Got a call from a friend yesterday. He had some problems with his network which essentially revolved around Active Directory being messed up. The exact details are a little unclear, but the long and short of it was that around a week back, their main DC had some hardware problems so they resolved it by transferring the system over to Hyper-V (not sure how they did this either). The AD problems continued and they dug deeper. Along the way (and I don’t know where/when) they decided to DCPromo two of their non virtualised DC’s down to member servers (one of them was their exchange server). Problems persisted. I was asked to look into it some more and found a few things. Netdiag was reporting all kinds of problems with DNS (which was AD integrated), and in the event logs for Directory Service we found just one error which suggested that they were in a USN Rollback scenario. USN Rollback scenarios are discussed here http://support.microsoft.com/?kbid=875495 .
The USN is an internal number that allows domain controllers to track where they are at with respect to replication of Active Directory information. If a DC detects that it has rolled back then it will stop replicating information to other DC’s. It will also put the NETLOGON service into a paused state. It does this to protect the rest of the network. Ok so my friend being a developer (and having a couple of developers with him) saw the NETLOGON service was paused, so what did they do? They wrote a script to restart the NETLOGON service so it would not pause. Sheesh – NEVER LET A DEVELOPER RUN YOUR NETWORK.
Ok – so the way to fix a USN Rollback is to dcpromo the affected server down and then back up to a domain controller OR restore a system state backup. Only problem was that this was there last DC, and I was uncertain of the last system state backup. It turned out that it was only done AFTER they moved the virtualised DC from physical into virtual. Ouch. Digging deeper it follows that they did some form if image backup on the physical system while it was live – unsure of what tool was used, but doing something like this is NEVER a good idea in a multiple domain controller environment.
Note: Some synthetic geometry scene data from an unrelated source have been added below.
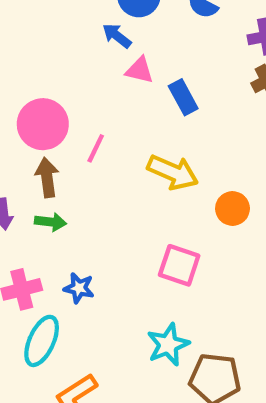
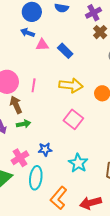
pink square: (179, 265) -> (73, 119), moved, turned 36
cyan star: (168, 345) -> (78, 163), moved

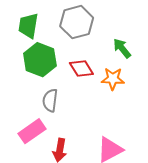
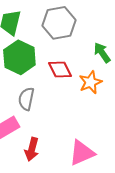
orange star: (113, 79) -> (90, 82), turned -30

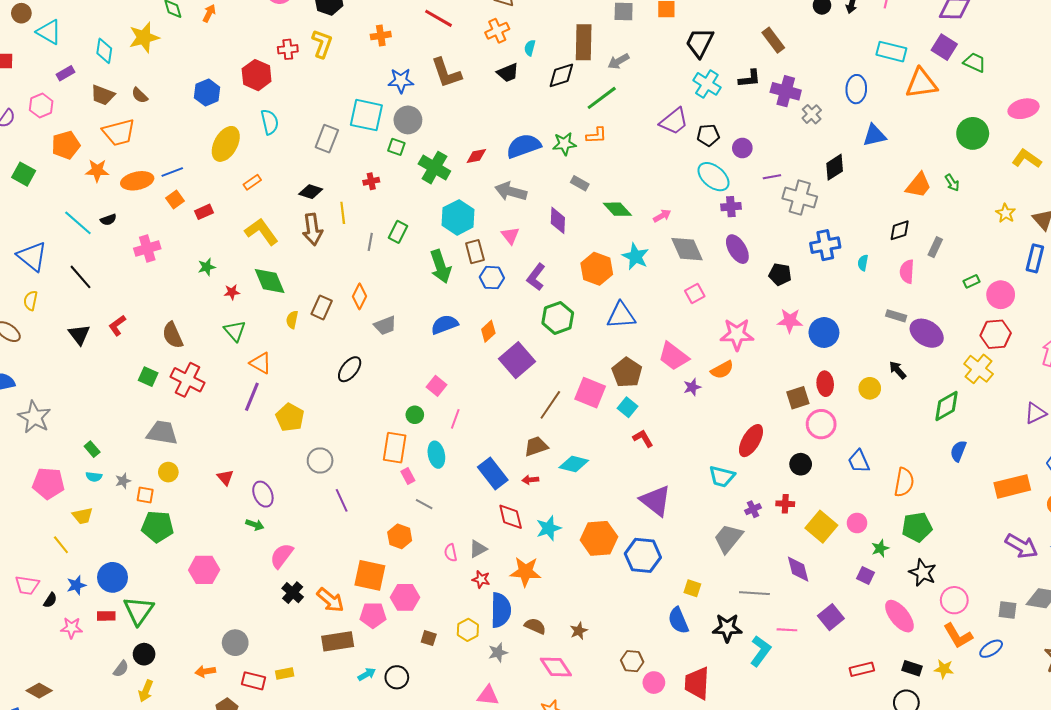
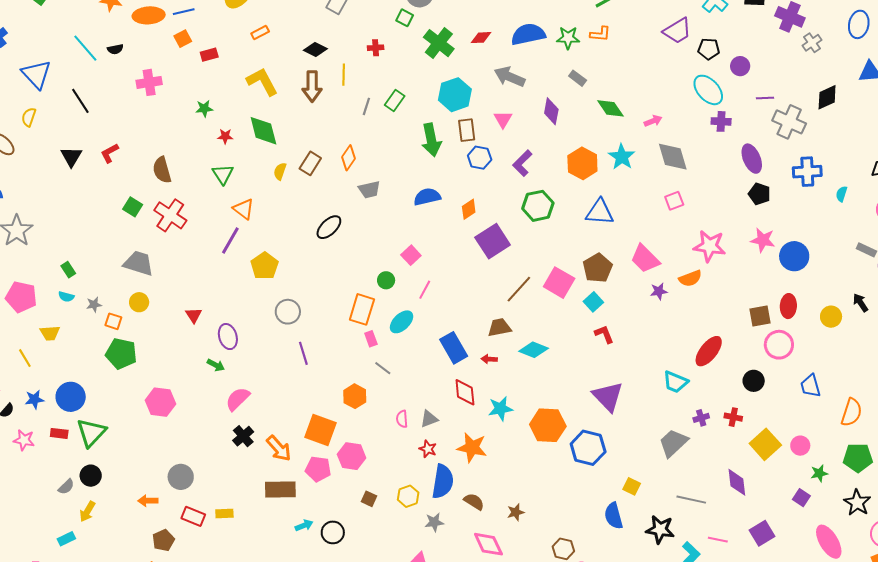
purple ellipse: (737, 249) -> (752, 159), moved
cyan ellipse: (436, 455) -> (402, 322), turned 50

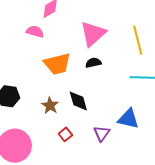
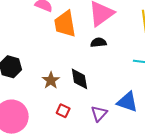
orange trapezoid: (57, 64) -> (65, 24), moved, turned 88
red square: (65, 134) -> (63, 111), turned -32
It’s now a few days since I started writing this blog post and my friend has had to accept defeat. He finally bit the bullet and called MS for support – their only responses were as above – restore the AD from backup… which he didn’t have a good backup of at all. He had to accept that he needed to rebuild his entire domain from scratch.
What caused it? Well I suspect that the way he moved the physical DC into a virtualised environment was the start of the problems. Not ensuring he had good / tested backups along the way was also part of the problem. Not calling on experienced resources early in the piece was a big problem too.
Long story short – Microsoft have said that they don’t support imaging of DCs live – there are reasons behind that – DON’T DO IT. If you are out of your depth – CALL FOR HELP. Backups are useful… during a problem situation you can NEVER have too many of them.